Listed entries:

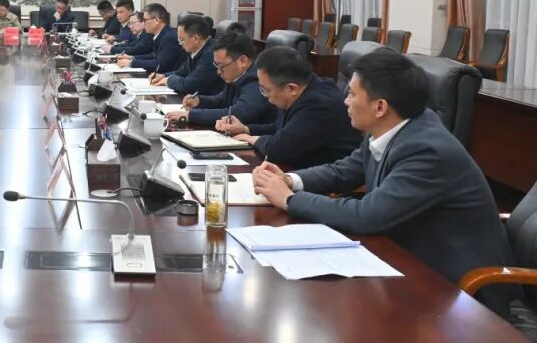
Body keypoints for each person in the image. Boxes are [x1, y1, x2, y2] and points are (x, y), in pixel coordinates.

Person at [253, 48, 519, 316]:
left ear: (379, 107)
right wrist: (291, 180)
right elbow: (346, 169)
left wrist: (289, 199)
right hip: (411, 258)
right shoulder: (394, 126)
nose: (345, 101)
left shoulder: (426, 150)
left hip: (463, 293)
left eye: (352, 94)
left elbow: (367, 216)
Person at [221, 46, 361, 169]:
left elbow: (278, 150)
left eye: (265, 90)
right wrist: (246, 129)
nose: (264, 95)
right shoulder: (301, 87)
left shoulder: (318, 105)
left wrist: (253, 139)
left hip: (329, 180)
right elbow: (282, 130)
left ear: (291, 88)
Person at [168, 31, 272, 129]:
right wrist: (199, 101)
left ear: (242, 61)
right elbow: (223, 100)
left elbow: (239, 113)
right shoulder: (237, 75)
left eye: (221, 66)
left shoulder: (257, 80)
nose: (218, 71)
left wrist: (190, 115)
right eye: (216, 66)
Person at [151, 14, 224, 97]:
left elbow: (190, 85)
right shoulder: (195, 50)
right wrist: (163, 76)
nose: (179, 43)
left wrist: (168, 80)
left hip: (209, 101)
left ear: (196, 38)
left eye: (182, 39)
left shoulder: (211, 54)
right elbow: (181, 72)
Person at [116, 3, 186, 74]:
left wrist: (131, 63)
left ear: (157, 20)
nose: (143, 23)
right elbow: (153, 56)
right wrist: (132, 58)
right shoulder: (161, 34)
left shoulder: (169, 37)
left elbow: (159, 64)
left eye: (145, 20)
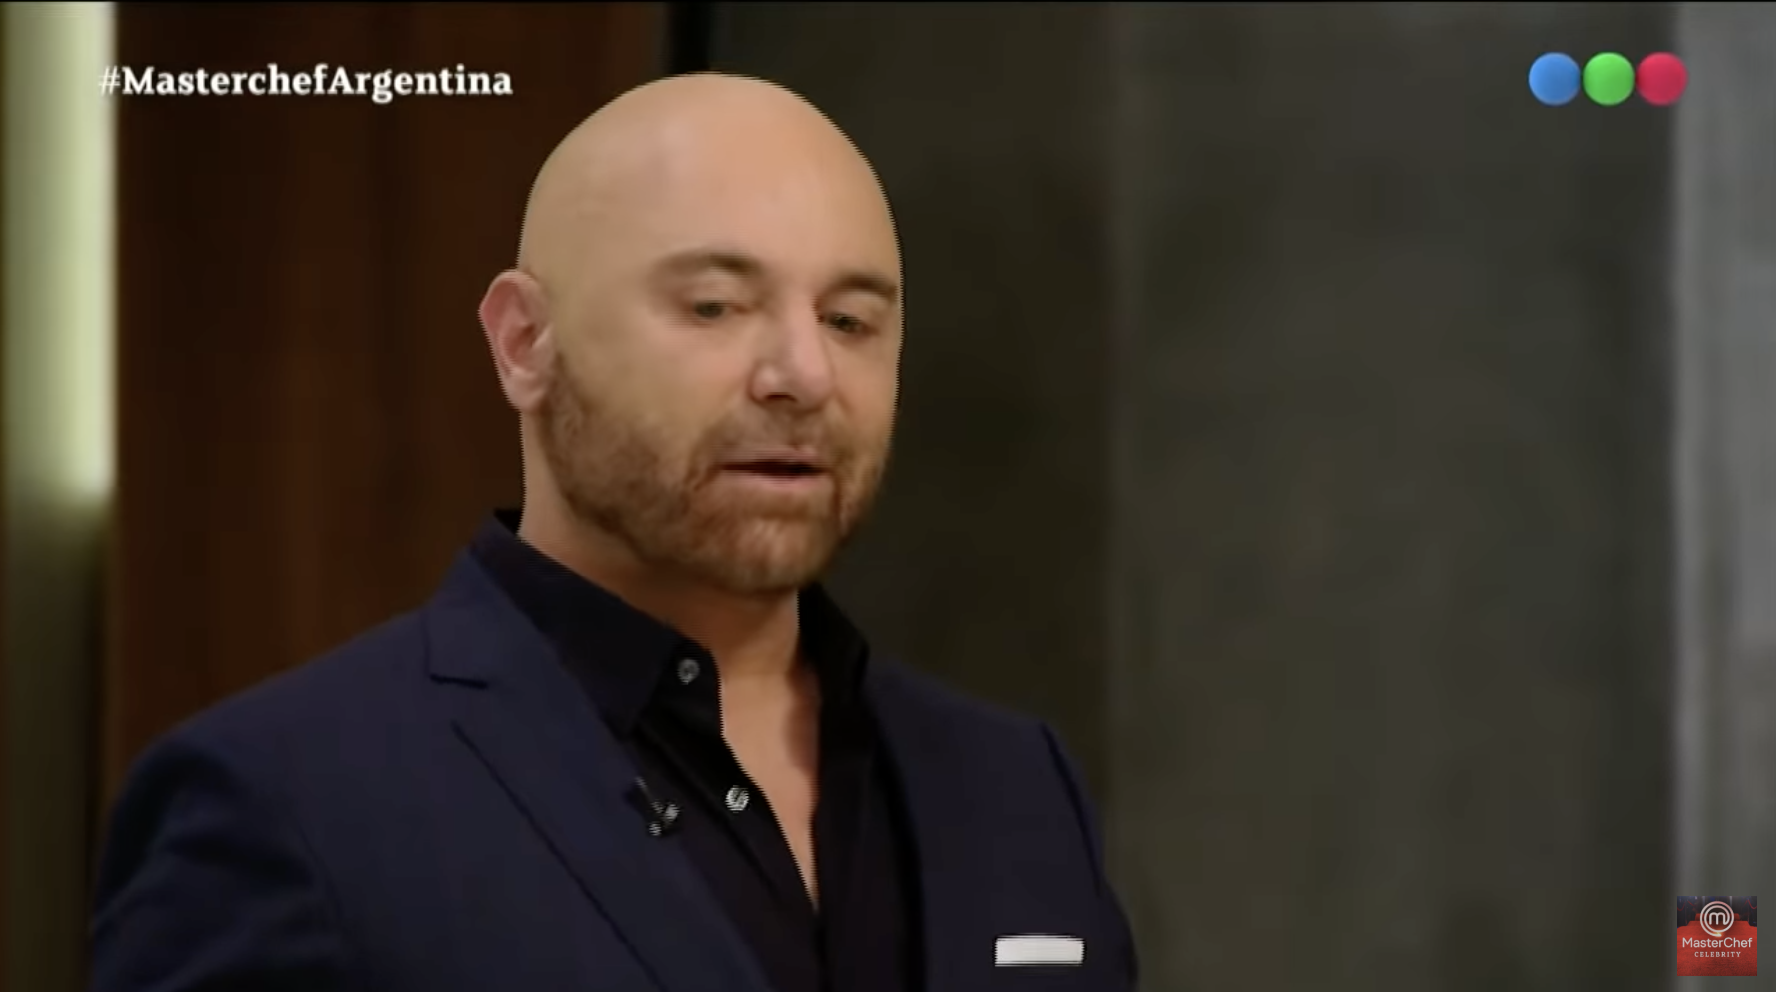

Instructions for the task:
When a line of the data above holds the string "elbow", count it, and reply with the resulting number only.

Task solution:
10